This is maybe slightly off-topic but one reason I prefer Java to C# when it comes to reading code outside an IDE is that it forces you to explicitly declare where every external class is being imported from, which makes it much easier to go looking for the definition if you need it, when you don't have access to the IDE's right-click "Go to Definition".
Many IDEs can automatically insert the type of a variable when developing. This seems preferable: have one person do this one action once, rather than every person reading the code in the future having to do work to decode the type.

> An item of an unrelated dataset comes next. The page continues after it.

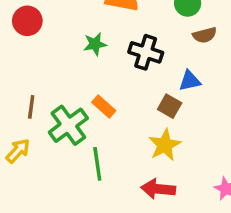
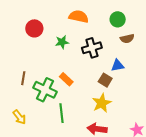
red circle: (27, 21) -> (34, 28), moved
black cross: (146, 52) -> (92, 48), turned -36
green cross: (68, 125) -> (45, 90), turned -30
yellow arrow: (18, 151) -> (19, 117), moved, turned 98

I think if it avoids having to repeat the type then type inference helps. And especially that last Java example, there I feel it is useful:
for (var x : someMap.entrySet()) {
String key = x.getKey();
Entity value = x.getValue();
...
}
Here, the reader just needs look at the next two lines to understand the type of x. In the article, the key and value types were long and complicated, and they asked us to refactor. But in the above example, the types are very simple, yet still it's better than
for (Map.Entry<String, Entity> x : someMap.entrySet()) {
String key = x.getKey();
Entity value = x.getValue();
...
}
I feel in this example, the type in front of x doesn't help me, as a reader.
C# developer here, which has local variable type inference. It is appropriate in 95% of places. It hasn't caused an apocalypse yet. It has, in fact, been great!